_EXERCISE DETAILS:_
All lines from the one containing "In all the 44" down to the one containing "One | 7% | 22% |", both ends included, are to be given again exactly; omit the rest of the listing below.

_THE DATA:_

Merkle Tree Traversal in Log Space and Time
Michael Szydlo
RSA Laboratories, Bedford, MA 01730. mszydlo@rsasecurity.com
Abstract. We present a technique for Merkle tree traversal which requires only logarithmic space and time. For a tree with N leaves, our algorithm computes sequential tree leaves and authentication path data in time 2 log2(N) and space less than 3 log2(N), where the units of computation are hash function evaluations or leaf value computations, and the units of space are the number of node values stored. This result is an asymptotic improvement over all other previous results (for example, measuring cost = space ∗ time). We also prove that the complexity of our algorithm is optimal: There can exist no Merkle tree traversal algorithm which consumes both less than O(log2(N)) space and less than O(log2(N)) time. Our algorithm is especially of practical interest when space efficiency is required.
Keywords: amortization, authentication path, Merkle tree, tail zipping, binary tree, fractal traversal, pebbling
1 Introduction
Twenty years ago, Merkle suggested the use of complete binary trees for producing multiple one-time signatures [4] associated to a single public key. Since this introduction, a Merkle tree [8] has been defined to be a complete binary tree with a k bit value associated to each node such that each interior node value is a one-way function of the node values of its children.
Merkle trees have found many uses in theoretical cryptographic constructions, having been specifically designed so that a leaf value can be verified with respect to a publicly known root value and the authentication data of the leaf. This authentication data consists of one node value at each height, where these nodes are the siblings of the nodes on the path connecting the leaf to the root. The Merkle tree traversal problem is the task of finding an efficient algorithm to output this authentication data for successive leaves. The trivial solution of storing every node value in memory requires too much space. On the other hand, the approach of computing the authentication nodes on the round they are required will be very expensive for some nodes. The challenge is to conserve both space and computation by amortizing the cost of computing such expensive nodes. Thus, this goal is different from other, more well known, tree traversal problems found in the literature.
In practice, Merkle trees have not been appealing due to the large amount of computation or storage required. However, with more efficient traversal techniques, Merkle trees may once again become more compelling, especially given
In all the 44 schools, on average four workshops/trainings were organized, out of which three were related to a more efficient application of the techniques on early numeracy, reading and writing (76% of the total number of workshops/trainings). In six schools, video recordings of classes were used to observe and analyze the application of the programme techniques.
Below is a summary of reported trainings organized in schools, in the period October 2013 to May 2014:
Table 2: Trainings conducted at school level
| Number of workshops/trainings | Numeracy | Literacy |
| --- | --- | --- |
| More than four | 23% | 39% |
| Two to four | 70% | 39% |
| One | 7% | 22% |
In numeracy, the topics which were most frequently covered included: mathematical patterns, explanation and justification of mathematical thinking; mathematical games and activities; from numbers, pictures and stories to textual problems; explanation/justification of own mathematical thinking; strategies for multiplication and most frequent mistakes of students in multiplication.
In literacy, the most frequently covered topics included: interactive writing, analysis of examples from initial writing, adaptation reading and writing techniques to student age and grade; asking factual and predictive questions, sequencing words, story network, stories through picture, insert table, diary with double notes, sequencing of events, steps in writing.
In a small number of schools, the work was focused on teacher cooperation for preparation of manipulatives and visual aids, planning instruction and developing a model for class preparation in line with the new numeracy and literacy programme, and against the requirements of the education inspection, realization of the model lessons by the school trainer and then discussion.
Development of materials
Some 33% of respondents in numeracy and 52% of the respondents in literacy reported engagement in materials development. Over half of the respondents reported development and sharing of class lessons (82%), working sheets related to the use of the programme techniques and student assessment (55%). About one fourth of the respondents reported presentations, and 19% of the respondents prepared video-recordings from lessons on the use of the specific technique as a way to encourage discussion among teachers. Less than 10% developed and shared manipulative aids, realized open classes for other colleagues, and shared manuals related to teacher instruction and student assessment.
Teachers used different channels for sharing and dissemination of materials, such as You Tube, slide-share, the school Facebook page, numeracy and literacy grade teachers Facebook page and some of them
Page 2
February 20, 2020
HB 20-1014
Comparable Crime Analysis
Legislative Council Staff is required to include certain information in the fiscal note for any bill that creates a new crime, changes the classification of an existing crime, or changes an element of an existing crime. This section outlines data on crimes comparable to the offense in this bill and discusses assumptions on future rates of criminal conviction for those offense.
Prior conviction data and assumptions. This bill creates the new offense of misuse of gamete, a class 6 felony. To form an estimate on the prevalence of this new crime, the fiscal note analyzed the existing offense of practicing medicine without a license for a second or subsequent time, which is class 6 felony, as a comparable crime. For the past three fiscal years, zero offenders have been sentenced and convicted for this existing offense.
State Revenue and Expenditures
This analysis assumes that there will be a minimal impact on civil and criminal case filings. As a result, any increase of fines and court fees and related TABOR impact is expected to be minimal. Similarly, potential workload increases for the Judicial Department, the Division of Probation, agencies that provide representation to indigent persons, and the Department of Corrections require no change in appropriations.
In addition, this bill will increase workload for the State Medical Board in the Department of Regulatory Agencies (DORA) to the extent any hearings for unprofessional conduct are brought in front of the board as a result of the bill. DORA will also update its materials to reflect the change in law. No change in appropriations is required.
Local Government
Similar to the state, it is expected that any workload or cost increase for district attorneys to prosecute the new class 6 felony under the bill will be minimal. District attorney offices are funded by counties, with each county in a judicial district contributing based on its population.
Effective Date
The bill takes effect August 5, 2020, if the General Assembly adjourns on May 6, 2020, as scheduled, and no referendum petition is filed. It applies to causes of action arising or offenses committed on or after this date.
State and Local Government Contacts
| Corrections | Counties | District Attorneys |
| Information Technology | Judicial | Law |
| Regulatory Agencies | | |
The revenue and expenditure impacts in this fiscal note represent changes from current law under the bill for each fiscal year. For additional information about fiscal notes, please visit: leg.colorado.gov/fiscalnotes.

_ANSWER TO THIS TASK:_
In all the 44 schools, on average four workshops/trainings were organized, out of which three were related to a more efficient application of the techniques on early numeracy, reading and writing (76% of the total number of workshops/trainings). In six schools, video recordings of classes were used to observe and analyze the application of the programme techniques.
Below is a summary of reported trainings organized in schools, in the period October 2013 to May 2014:
Table 2: Trainings conducted at school level
| Number of workshops/trainings | Numeracy | Literacy |
| --- | --- | --- |
| More than four | 23% | 39% |
| Two to four | 70% | 39% |
| One | 7% | 22% |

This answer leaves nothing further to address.